Opening Cross: Spare Some Change? Funding Isn’t About Charity; It’s About Strategy
This week, Max highlights one worthy recipient and two worthy seekers of expansion funding.
Now, we’ve evolved to spot and avoid chuggers. So they’ve evolved too, shedding the branded shirts, and engaging you as a lost tourist would engage a local. Oh, sure, I can help you out, you say—and too late! They’ve got you again!
My point is, there are plenty of people out there seeking to separate you from your money, and willing to go to great lengths to do it. How do you know what’s worthwhile, and who’ll take you for a ride?
Fortunately, we have a couple of good examples in this week’s Inside Market Data that are deserving of your interest, and perhaps your investment.
First, tech startup Privitar has recently attracted £3 million in funding to help grow its operations, including new funding from Illuminate Financial Management, the Fintech-focused venture capital firm started by former Icap exec Mark Beeston. Privitar helps address compliance issues around data privacy while also enabling users to mine and share data with other authorized internal users and third parties.

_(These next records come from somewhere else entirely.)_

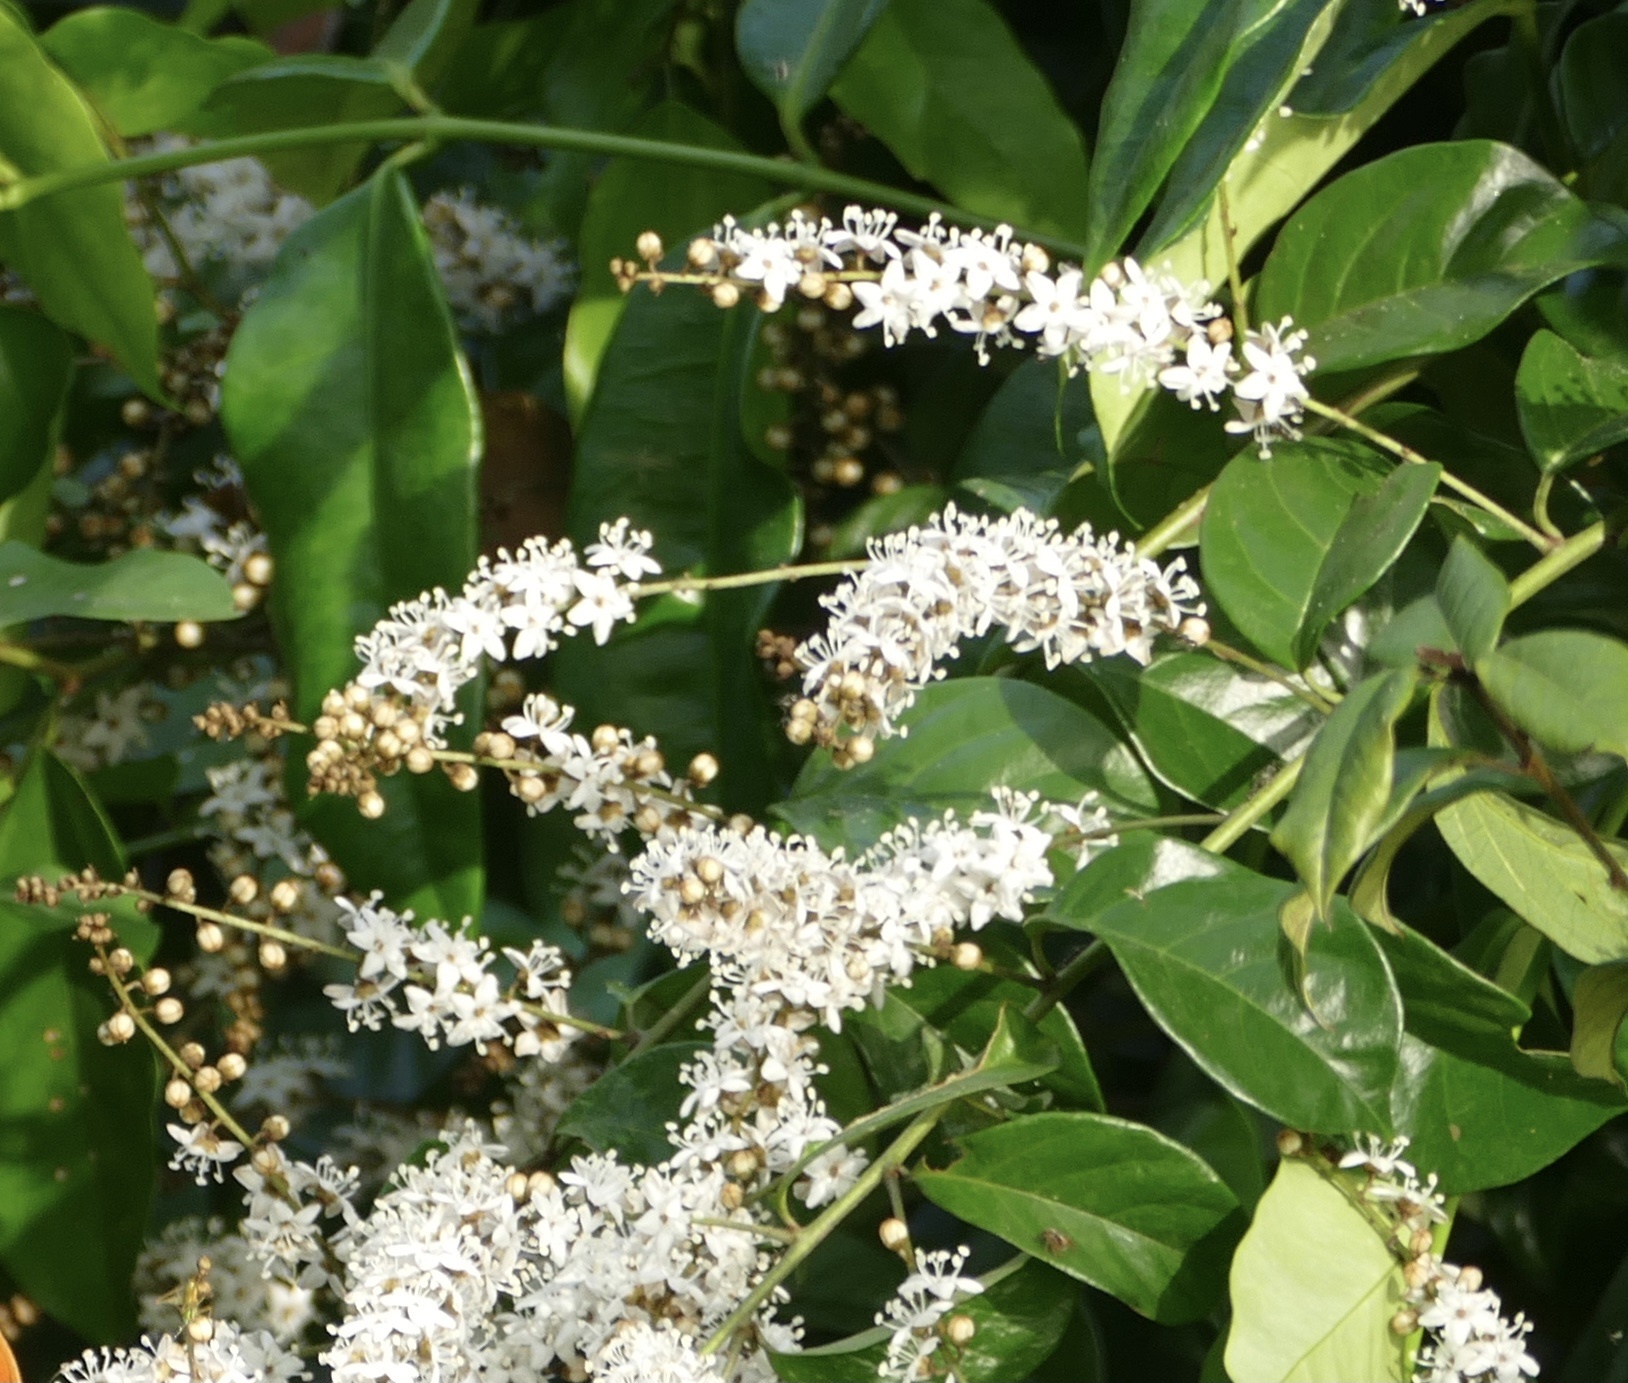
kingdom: Plantae
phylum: Tracheophyta
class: Magnoliopsida
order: Solanales
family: Convolvulaceae
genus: Neuropeltis
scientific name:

Next, UK-based KB Tech is seeking funding to expand to address data transparency and distribution opportunities presented by MiFID 2. You might recall the original version of its TDI suite, developed by CMS WebView, one of the early ticker plant vendors that was unfortunately hit by exchange demutualization and consolidation. In fact, co-founder David Briggs was a software engineer at CMS, while former CMS chief executive Bob Antell is now executive chairman at KB Tech. But to scale sufficiently to address MiFID 2, and to expand its asset class coverage, the vendor is now looking for a cash infusion.
Also looking to expand its asset class coverage is The Freedom Index Company, a not-for-profit provider of free and open indexes. But in the shorter term, The Freedom Index Co is seeking input from its clients—or “members,” as it calls them—to determine its next move: does it expand its international coverage, or provide more frequent and granular daily data that might make its index data more appealing to those that could contribute more to its operations, such as exchange-traded funds. Either move will cost money, but the vendor wants to determine which will create more support and deliver more “donations” long-term.
While it’s true that the market data and index industries aren’t charities—even The Freedom Index Co, which relies on donations, rather than traditional licensing fees—many say that data sources and index providers do the opposite, and raise fees to what the market will bear, rather than setting reasonable and sustainable levels. For example, exchanges reporting quarterly financial results over the past two weeks fell into two camps: those who grew their overall revenues, including data revenues, and those whose overall revenues struggled, but whose data revenues increased regardless. It seems data is often seen as an area where providers can raise fees to subsidize underperforming areas that rely on transaction-based revenues, regardless of whether an exchange’s market share justifies the fees.
If exchanges and indexes are setting their agenda around data, then why shouldn’t consumers who feel forced to pay whatever the key players demand do the same, avoiding the “chuggers” of market data and spending their money where they want?